An authoritative overview of the classic Flatboats and their use from the 18thC on the Mersey proper and the associated system of rivers & canals (including the Weaver & the Douglas, the Mersey & Irwell Navigation, Sankey, Bridgewater, Trent & Mersey, Ellesmere, and Runcorn & Latchford Canals, as well as the great Manchester Ship Canal).
Stammers explains the differences, real and less distinct between all the varieties and developments of their design: Dukers; Weaver Flats; Sailing flats of various rigs; Jiggers & fly-boats; Dumb Flats; wooden hulls; steel frames to iron hulls; horse-towing; steam packets and tugs and the introduction of diesel. He looks at the building by firms like Ables in Runcorn, and the communities and trades that were the heart of the industrialisation of the North West of England.

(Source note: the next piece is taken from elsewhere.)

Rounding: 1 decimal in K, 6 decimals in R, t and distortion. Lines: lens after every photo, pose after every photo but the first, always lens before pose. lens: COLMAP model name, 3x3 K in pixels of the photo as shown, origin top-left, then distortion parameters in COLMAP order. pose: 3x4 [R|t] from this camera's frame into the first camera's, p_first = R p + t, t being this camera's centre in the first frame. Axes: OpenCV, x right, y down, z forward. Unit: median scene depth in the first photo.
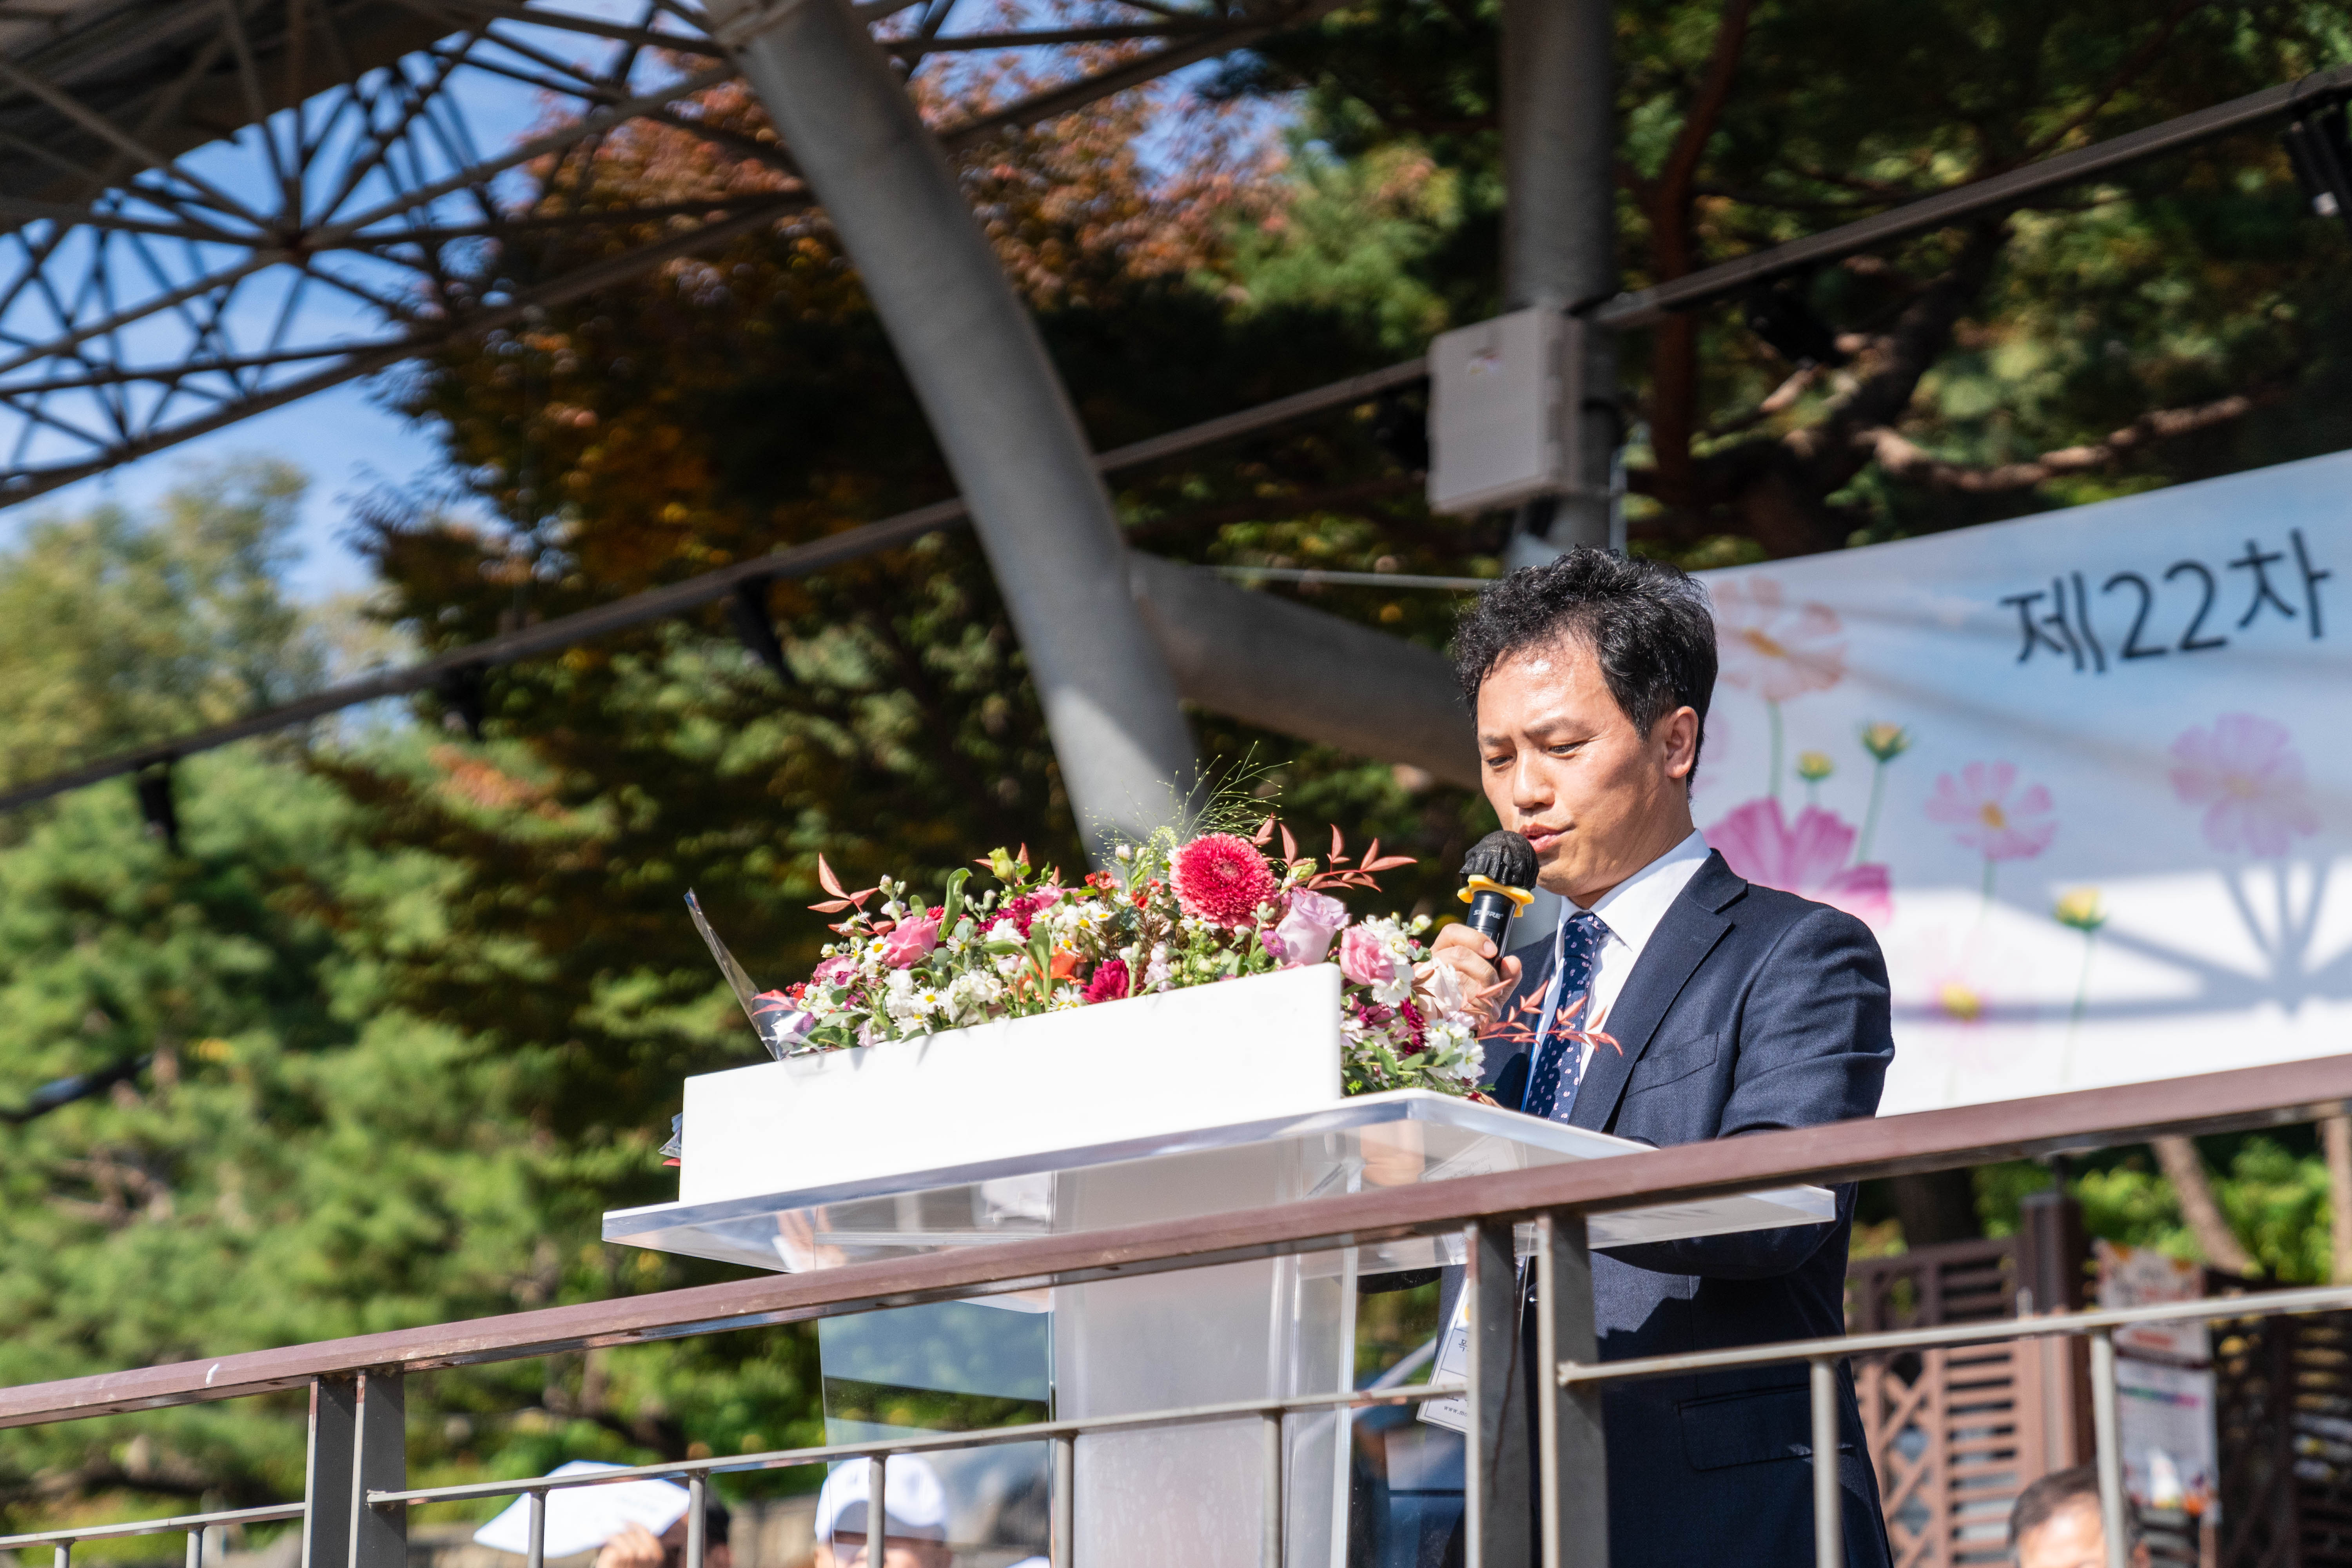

Stammers is passionate about the subject and, as well as archives and records, draws upon the historical work of other enthusiasts and the latter generations of boatmen and their families, some of whom members of my family have met and could testify to their first-hand expertise and the work is packed to the gunnels (sorry, had to be said) with superb ink drawings detailing the exact features of various boats and flats, period photographs, including vanished swathes of Runcorn and other landscapes as well as vessels, (some of which my own family worked on) and even some construction diagrams which might be of great interest to model makers.
Above all, it gives a glimpse into the daily hard work of the families that made the North-West what it became at it's height and who have now gained the port of rest.